British tour operator Thomas Cook has asked Greek hoteliers to renegotiate their package deals downward even more for summer 2019. In an effort to transfer the ailing company’s woes onto already struggling Greek hoteliers, the tour operator aims to hold off creditors at the expense of Greek partners.
According to reports, Thomas Cook has the same number of confirmed bookings for this year as the company did back in 2018. The problem, says the company, is that the operator will have trouble selling the remainder of its acquired packages unless Greek hoteliers chop their already low rates even further. David Child, the tour operator’s communication and marketing director for hotels and resorts, told Kathimerini of the company’s dilemma, which sounds more like a strategy to this writer.
As I warned in previous reports, Thomas Cook and operators like TUI are pulling a fast one on underwater Greek hoteliers, and especially the ones I am familiar with her on Crete. The news Greek hoteliers talked to Kathimerini and revealed that the rates agreed with Thomas Cook and other tour operators were already 15-20 percent and in some cases, 30 percent less than last year, bears mentioning now.
I was just in high-level talks with one of Greece’s most successful marketing executives discussing this very issue. The season on Crete is already off to a shaky start, with many hotels and resorts booked something on the order of 50% instead of 110%, which is customary. The hoteliers, having based markdowns on last year’s fully booked season, threw the big travel companies more profit still. Now, they will not be able to recoup May loses PLUS Thomas Cook and the others want an even bigger bargain! I predicted this Winter that interests in central Europe and abroad would starve some hoteliers out this year, then swoop in to snatch up hotels deep into the red. Then again, perhaps I am making too much out of the Thomas Cook news – but probably not.

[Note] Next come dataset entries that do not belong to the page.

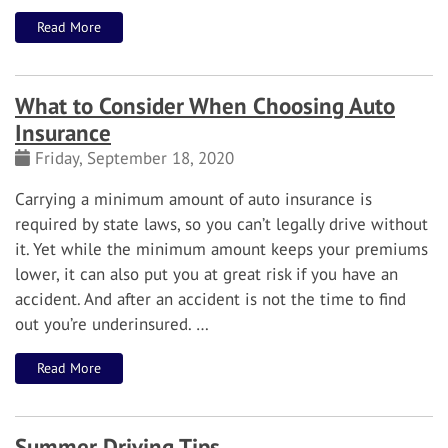
Read More
What to Consider When Choosing Auto
Insurance
Friday, September 18, 2020
Carrying a minimum amount of auto insurance is
required by state laws, so you can’t legally drive without
it. Yet while the minimum amount keeps your premiums
lower, it can also put you at great risk if you have an
accident. And after an accident is not the time to find
out you’re underinsured.
…
Read More
Summer Driving Tips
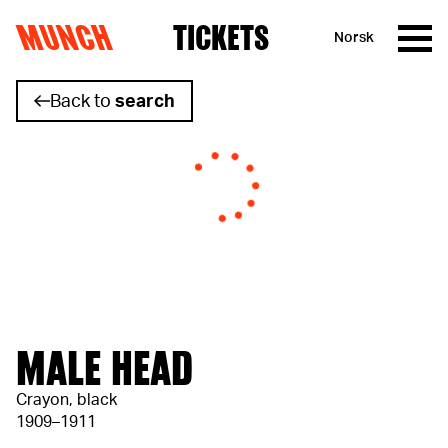
MUNCH
TICKETS
Norsk
Skip to content
Back to
search
MALE HEAD
Crayon, black
1909–1911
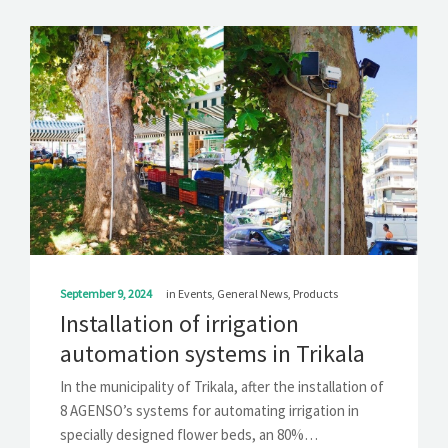
September 9, 2024
in
Events
,
General News
,
Products
Installation of irrigation
automation systems in Trikala
In the municipality of ​​Trikala, after the installation of
8 AGENSO’s systems for automating irrigation in
specially designed flower beds, an 80%…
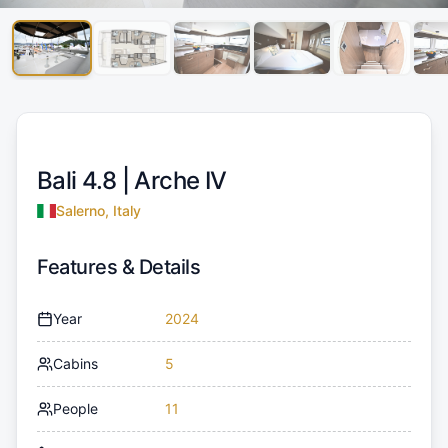
Bali 4.8 |
Arche IV
Salerno, Italy
Features & Details
Year
2024
Cabins
5
People
11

The news about the negotiations conveys that some will be harder than others, depending on whether or not they concern hotels with exclusive cooperation with Thomas Cook. As for TUI, I’ve not heard I’ve yet to be privy to their latest poor mouthing attempt to elevate their bottom line. I do know Thomas Cook is pushing Turkey like nobody’s business this season. Both operators are selling all-inclusive 7-night packages including flights for the cost of an on-sale designer handbag from last year’s Furla collection. Sorry, it had to be said. TUI offers even cheaper deals to places like Alanya, in the Antalya area of Turkey. £209 per person for 7 nights makes me think the hotel is paying TUI to fly guests there. Another good question for the Turkish retailer in Antalya is, “Do you expect these people to be able to afford any souvenirs?” Don’t get me started on economic impacts.
As a spot test, I found a TC Bodrum holiday for £324 per person – flight from London Gatwick for 7 nights. AMAZINGLY, a similar accommodation on Crete comes in at £239 with breakfast included. Does this mean Thomas Cook is making more margin on Turkey? Please, excuse me, a loaf of bread costs €2 at my local bakery, a liter of milk €2.05, and a kilo of hamburger goes for almost €9 euro. How much did you say aviation fuel costs? Give us a break Thomas Cook.